** Work task **
Your reply must contain the lines from the one with "operator>> (long& val" through the last line of the material, exact and complete, with no pictures and no other text.

%%

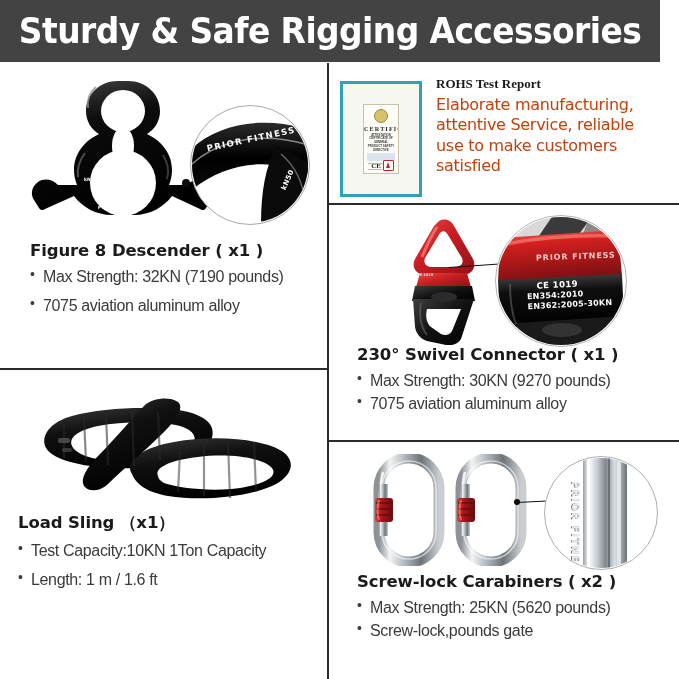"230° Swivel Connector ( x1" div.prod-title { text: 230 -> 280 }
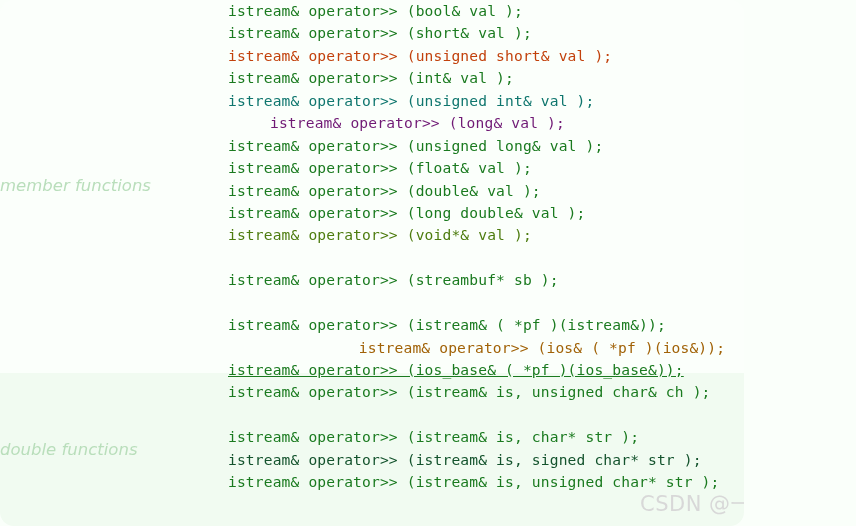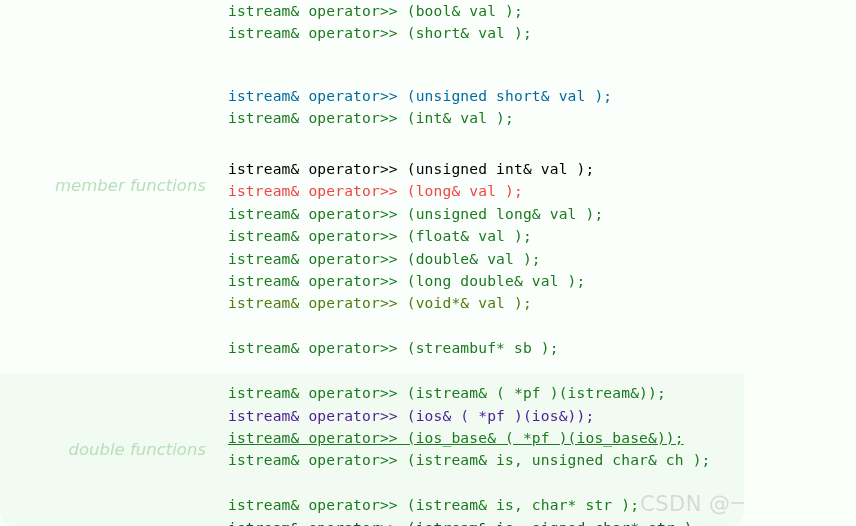"istream& operator>> (unsigned short& val" div.code-line { color: #0369a1 -> #c2410c; margin-top: 40px -> none }
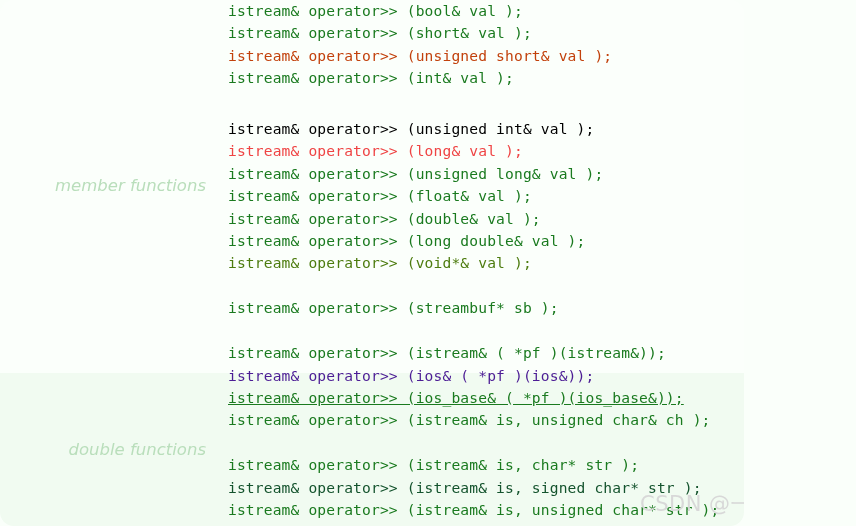"istream& operator>> (unsigned int& val" div.code-line { color: #000000 -> #0f766e; margin-top: 28px -> none }
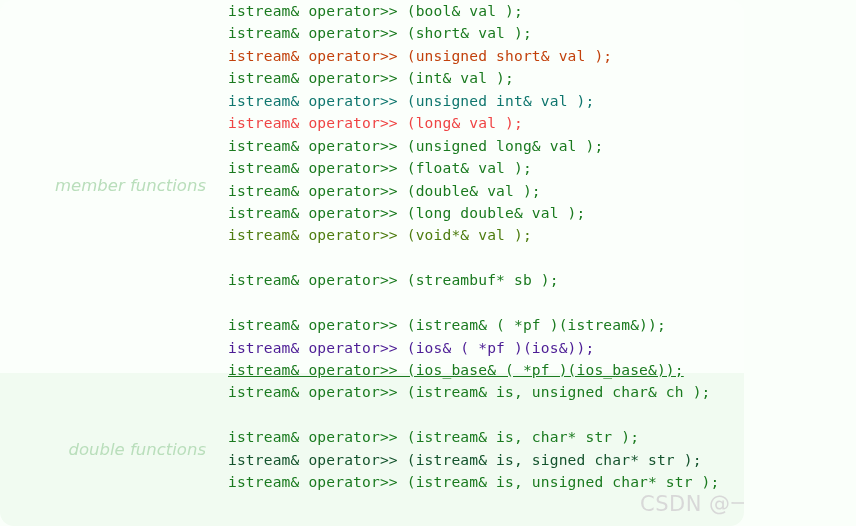"istream& operator>> (long& val );" div.code-line { color: #ef4444 -> #701a75; margin-left: none -> 42px }
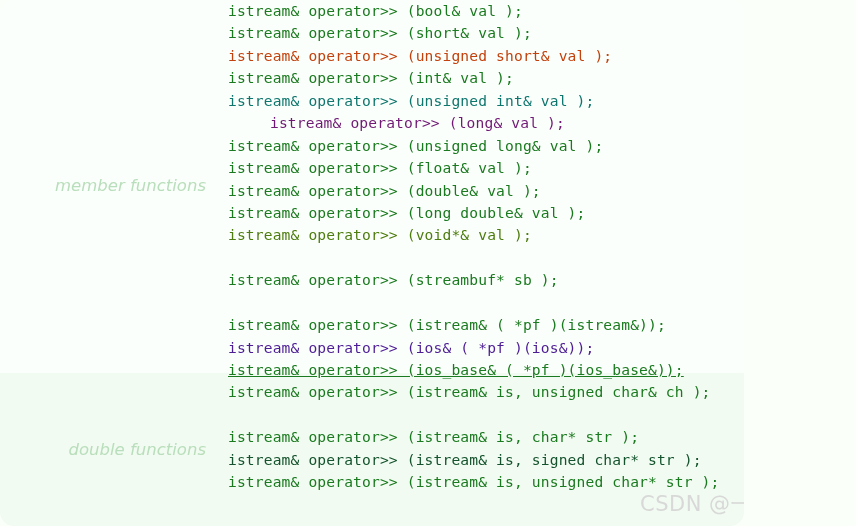"member functions" .side-label { text-align: right -> none }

%%

** Exercise response **
"istream& operator>> (long& val );" div.code-line { color: #ef4444 -> #701a75; margin-left: none -> 42px }
"member functions" .side-label { text-align: right -> none }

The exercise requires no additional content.